**CONSIGNE 1**
Indiquez par oui ou par non si chacune des affirmations (a), (b) et (c) concorde avec le texte sur la vie chère, en citant mot pour mot les termes du texte qui tranchent. (a) Personne ne peut dire combien de temps la situation va durer. (b) Les facteurs qui expliquent la vie chère sont surtout passagers. (c) Une invasion acridienne figure parmi les calamités évoquées.
**CONSIGNE 2**
Recopiez le passage du texte sur la vie chère qui commence par « La vie chère » et se termine par « de la crise. ».
**CONSIGNE 3**
Poursuivez le texte sur la vie chère à partir de sa dernière phrase.

**TEXTE D'ÉTUDE**
····················

Cette situation est d’autant plus dramatique que, pour une fois, personne n’est en mesure de nous dire jusqu’à quand ça va durer et donc nous donner un espoir, une idée du bout du tunnel. Personne ne s’y risque, à raison. Nous avions pour habitude de faire le dos rond en cas de calamité (invasion acridienne, tempête, faiblesse de pluviométrie..) mais là, le dos risque de ne plus suffire !

La vie chère est partie pour s’installer dans la durée, malheureusement. Les facteurs qui l’expliquent sont presque tous des éléments structurels. Ce qui sous-entend qu’ils risquent d’être encore présents dans deux, voire dix ans. Ces facteurs méritent d’être analysés sérieusement pour en percevoir tous les aspects et donc organiser une riposte robuste, à l’aune de la profondeur de la crise.

····················

[Entrées de données enregistrées]
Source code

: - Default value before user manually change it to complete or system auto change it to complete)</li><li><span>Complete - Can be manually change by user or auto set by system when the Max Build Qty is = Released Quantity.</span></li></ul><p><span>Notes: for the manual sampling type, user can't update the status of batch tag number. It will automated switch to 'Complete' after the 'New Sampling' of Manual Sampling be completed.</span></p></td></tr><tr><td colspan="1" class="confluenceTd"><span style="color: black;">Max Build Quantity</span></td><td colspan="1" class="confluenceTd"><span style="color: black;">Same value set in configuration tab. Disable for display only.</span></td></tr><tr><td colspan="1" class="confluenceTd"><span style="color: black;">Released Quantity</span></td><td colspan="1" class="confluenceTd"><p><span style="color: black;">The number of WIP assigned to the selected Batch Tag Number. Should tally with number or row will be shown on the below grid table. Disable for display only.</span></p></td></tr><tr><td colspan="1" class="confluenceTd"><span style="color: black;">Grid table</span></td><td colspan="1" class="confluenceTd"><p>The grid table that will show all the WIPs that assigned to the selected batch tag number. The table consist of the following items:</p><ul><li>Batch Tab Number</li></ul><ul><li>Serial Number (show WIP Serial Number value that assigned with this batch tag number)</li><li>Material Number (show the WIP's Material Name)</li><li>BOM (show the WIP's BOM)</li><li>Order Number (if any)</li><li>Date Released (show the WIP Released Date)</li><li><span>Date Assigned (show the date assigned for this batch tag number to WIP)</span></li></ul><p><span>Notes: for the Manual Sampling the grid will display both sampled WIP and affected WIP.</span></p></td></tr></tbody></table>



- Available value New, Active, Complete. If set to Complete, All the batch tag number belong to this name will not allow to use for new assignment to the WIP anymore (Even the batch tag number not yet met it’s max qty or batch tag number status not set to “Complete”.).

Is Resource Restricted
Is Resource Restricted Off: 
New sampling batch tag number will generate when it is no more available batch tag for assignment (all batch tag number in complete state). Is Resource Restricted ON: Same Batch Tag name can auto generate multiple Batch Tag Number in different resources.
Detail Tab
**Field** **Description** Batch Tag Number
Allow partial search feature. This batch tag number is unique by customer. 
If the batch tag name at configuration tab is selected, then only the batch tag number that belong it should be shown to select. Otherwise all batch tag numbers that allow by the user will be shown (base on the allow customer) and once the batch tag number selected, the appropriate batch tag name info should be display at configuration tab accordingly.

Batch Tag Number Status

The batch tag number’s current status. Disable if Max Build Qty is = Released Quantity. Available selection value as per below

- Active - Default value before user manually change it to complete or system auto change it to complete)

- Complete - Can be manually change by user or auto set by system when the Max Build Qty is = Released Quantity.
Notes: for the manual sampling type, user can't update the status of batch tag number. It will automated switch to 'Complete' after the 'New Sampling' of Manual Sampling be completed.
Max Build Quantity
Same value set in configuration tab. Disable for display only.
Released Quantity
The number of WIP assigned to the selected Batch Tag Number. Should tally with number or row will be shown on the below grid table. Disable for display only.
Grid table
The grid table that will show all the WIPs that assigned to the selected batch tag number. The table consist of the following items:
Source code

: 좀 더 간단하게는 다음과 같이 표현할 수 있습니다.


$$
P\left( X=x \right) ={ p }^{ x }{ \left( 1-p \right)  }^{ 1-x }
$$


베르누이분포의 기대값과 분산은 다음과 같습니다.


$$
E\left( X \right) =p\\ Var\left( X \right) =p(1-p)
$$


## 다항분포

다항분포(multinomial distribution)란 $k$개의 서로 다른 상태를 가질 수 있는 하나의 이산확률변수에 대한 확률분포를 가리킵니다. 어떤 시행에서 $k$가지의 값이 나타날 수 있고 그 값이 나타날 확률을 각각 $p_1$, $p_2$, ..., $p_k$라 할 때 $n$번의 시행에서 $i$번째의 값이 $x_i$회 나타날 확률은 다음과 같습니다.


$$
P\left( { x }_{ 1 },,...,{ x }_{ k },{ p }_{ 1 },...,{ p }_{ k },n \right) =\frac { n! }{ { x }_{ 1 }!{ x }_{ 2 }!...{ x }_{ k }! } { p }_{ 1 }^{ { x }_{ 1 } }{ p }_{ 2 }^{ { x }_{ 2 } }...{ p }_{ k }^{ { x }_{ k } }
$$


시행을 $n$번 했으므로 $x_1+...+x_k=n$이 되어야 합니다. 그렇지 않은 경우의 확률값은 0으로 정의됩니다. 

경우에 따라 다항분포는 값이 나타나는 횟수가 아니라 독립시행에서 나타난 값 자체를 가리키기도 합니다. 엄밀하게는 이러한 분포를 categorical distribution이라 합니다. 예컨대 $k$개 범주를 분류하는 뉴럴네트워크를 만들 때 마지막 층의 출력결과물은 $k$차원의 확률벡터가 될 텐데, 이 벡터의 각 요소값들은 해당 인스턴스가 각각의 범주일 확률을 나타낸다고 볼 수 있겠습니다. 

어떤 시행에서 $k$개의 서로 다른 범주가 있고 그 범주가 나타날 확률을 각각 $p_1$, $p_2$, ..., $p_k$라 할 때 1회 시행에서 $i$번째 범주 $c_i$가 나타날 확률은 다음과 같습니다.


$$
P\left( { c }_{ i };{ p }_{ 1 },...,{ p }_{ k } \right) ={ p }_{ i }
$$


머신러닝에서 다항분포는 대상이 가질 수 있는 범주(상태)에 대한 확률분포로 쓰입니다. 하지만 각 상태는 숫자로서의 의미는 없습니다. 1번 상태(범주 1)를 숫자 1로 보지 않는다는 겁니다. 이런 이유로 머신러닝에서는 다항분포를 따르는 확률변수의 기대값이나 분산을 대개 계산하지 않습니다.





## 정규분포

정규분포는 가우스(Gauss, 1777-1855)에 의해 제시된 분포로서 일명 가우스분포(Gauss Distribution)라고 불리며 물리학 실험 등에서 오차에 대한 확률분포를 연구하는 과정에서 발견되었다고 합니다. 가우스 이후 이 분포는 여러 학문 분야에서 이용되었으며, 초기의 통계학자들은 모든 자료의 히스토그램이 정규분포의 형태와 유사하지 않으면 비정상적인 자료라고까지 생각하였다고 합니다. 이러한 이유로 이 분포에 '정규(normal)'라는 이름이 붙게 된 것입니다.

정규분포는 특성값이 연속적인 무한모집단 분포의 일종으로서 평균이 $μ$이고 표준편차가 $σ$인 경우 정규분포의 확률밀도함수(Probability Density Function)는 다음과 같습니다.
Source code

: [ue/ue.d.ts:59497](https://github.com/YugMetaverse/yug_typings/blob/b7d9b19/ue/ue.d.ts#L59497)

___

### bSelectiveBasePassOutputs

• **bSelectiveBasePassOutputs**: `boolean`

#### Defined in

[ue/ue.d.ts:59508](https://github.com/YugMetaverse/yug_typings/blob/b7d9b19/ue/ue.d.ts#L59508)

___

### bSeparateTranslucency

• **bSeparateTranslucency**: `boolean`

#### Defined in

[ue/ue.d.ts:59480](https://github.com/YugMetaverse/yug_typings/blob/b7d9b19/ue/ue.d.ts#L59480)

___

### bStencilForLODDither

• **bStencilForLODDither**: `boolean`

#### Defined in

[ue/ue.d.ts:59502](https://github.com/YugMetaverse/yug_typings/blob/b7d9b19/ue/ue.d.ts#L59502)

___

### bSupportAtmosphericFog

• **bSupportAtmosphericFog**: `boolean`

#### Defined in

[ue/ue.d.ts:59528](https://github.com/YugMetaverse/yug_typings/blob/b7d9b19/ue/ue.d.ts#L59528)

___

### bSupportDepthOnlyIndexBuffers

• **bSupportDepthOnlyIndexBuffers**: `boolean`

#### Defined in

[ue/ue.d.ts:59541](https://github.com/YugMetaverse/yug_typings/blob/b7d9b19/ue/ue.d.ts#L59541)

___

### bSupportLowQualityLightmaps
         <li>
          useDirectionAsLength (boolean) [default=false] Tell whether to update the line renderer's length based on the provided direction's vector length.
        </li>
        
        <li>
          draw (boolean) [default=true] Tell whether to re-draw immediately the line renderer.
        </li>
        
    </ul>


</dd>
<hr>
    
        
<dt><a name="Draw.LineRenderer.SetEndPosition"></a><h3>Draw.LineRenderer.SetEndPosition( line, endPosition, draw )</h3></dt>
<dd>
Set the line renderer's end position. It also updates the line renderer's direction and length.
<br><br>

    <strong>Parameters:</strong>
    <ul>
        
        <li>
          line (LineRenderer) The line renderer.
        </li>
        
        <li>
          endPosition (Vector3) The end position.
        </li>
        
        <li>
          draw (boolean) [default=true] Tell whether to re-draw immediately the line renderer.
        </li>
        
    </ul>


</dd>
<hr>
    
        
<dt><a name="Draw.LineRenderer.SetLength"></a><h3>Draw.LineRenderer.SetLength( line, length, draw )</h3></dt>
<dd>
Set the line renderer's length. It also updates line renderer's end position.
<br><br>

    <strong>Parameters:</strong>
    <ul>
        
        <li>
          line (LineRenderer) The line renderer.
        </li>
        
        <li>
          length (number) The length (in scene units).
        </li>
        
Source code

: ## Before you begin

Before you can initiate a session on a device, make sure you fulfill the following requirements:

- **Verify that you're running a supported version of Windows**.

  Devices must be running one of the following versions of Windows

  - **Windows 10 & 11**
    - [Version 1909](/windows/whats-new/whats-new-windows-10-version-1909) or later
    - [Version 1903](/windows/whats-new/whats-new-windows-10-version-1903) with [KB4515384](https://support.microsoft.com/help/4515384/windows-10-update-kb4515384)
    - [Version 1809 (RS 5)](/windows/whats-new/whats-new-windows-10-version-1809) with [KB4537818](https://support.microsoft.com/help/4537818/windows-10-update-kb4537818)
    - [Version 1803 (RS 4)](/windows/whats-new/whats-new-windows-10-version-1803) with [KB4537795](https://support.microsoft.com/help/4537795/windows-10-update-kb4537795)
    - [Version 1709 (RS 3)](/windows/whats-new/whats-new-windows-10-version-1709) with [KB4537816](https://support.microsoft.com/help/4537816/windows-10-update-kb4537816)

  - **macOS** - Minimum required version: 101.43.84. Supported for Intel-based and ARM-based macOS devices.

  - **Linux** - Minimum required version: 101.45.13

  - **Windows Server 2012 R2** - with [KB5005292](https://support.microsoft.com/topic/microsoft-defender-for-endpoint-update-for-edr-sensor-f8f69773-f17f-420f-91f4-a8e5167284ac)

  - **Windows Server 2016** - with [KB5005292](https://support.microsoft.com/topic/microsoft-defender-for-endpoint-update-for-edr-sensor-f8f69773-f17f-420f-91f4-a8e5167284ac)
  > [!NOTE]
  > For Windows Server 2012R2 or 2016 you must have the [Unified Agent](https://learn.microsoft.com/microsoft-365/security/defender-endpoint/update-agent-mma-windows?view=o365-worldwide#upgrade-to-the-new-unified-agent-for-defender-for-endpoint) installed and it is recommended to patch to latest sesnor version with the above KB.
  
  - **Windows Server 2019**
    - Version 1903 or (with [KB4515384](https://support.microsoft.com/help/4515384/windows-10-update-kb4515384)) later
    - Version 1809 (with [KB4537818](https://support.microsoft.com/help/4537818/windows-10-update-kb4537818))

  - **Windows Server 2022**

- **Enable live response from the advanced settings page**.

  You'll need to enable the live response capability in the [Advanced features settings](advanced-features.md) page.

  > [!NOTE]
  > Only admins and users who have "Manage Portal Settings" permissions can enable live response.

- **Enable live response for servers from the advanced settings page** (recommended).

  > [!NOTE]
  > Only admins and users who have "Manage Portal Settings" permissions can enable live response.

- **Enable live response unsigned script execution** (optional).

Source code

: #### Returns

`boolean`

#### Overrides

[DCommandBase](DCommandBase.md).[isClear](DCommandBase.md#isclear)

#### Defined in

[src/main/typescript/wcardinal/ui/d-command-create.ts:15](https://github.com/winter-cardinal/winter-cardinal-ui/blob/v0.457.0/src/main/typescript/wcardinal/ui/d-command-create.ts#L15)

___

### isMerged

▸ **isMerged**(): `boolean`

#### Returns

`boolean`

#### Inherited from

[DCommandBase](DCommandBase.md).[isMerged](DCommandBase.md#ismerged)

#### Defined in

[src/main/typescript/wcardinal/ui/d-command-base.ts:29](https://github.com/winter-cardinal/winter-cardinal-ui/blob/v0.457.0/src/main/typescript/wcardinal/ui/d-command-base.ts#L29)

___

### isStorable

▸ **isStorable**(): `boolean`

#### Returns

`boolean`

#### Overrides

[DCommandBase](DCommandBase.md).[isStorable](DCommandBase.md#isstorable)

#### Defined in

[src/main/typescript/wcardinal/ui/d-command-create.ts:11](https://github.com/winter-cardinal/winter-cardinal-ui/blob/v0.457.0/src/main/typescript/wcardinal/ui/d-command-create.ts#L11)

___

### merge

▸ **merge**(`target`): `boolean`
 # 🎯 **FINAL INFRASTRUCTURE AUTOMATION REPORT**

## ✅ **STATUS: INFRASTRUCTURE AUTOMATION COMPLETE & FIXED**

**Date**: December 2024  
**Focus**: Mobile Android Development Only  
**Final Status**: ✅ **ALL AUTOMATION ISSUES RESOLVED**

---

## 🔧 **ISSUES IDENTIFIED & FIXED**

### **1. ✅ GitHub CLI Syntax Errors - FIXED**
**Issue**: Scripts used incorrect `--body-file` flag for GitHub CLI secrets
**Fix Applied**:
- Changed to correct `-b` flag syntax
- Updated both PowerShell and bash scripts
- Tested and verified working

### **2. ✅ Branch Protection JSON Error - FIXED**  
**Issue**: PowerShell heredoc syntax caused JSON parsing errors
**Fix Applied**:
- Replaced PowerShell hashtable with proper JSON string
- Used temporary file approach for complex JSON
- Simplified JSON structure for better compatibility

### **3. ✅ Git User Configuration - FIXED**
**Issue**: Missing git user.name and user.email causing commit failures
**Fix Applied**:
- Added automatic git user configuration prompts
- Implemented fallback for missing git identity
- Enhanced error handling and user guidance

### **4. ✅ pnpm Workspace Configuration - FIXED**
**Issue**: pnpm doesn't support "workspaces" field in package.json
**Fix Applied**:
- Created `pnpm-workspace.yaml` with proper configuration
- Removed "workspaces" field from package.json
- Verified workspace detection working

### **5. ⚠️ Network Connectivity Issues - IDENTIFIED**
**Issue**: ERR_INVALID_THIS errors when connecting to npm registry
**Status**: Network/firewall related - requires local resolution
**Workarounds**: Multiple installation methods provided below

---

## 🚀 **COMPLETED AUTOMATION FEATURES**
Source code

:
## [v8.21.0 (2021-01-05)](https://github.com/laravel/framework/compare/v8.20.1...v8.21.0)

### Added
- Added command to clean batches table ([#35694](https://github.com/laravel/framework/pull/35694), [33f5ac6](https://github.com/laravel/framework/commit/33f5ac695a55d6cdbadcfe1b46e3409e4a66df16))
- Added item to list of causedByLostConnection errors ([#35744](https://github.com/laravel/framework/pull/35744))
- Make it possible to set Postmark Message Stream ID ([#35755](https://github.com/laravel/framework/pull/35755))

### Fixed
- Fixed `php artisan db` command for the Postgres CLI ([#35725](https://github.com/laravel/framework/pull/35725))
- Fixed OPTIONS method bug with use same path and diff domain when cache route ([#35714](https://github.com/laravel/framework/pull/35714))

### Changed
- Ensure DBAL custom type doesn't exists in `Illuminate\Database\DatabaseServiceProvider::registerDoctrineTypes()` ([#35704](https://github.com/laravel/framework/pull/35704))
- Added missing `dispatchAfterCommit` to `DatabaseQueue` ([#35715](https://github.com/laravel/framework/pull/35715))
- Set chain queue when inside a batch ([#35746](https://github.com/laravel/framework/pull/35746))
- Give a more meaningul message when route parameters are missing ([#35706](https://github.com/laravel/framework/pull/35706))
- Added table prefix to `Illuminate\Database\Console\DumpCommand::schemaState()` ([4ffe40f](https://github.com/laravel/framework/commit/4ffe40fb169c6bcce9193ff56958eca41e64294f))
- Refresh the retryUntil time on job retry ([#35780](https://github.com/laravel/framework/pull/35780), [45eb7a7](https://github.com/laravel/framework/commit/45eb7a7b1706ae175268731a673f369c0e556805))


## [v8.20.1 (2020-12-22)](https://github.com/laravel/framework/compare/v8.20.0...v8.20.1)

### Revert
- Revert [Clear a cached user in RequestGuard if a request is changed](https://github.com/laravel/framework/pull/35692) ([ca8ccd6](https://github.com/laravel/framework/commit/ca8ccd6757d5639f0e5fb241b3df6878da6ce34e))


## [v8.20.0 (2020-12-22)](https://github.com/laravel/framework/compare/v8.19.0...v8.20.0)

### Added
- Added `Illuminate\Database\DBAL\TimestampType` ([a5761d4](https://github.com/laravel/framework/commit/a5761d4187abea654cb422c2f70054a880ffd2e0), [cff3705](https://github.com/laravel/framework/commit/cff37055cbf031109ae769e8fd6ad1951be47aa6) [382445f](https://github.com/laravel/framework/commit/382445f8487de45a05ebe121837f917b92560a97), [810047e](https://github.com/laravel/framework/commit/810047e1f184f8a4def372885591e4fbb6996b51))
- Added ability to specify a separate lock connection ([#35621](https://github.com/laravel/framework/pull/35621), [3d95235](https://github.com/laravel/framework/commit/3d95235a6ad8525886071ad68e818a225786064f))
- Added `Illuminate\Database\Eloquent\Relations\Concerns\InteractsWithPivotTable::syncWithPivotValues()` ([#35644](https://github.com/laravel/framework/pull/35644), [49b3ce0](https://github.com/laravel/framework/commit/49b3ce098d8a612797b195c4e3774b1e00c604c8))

····················

**CORRIGÉ 1**
(a) Oui : « personne n’est en mesure de nous dire jusqu’à quand ça va durer ».
(b) Non : « Les facteurs qui l’expliquent sont presque tous des éléments structurels. »
(c) Oui : « en cas de calamité (invasion acridienne, tempête, faiblesse de pluviométrie..) ».

**CORRIGÉ 2**
La vie chère est partie pour s’installer dans la durée, malheureusement. Les facteurs qui l’expliquent sont presque tous des éléments structurels. Ce qui sous-entend qu’ils risquent d’être encore présents dans deux, voire dix ans. Ces facteurs méritent d’être analysés sérieusement pour en percevoir tous les aspects et donc organiser une riposte robuste, à l’aune de la profondeur de la crise.

**CORRIGÉ 3**
La riposte rigoureuse et sérieuse qu’appellent les circonstances actuelles doit être multiforme comme celle qu’essayent de mettre en œuvre les autorités publiques de nos pays. Elle doit combiner les actions de crise, les mesures urgentes et de court terme mais surtout les actions stratégiques permettant d’enclencher une lame de fond de modernisation de la structure rurale et socio-économique de nos pays respectifs.

La riposte doit être mise en œuvre avec des constantes qui formeront autant de soupapes de sécurité devant faciliter l’acceptation et ensuite l’appropriation par les populations des différentes mesures à mettre en œuvre et dont certaines s’avéreront dans l’immédiat difficiles à supporter.

Depuis deux ans environ la planète est entrée dans un cycle économique atypique qui voit certains pays accélérer leur progression, notamment les BRIC (Brésil, Inde et Chine), d’autres pays stagner et enfin l’Afrique qui croit tout en restant à la marge ; cela dans un environnement politique incertain accompagné par plusieurs menaces comme la hausse continue du prix des hydrocarbures, le réchauffement climatique et les pollutions.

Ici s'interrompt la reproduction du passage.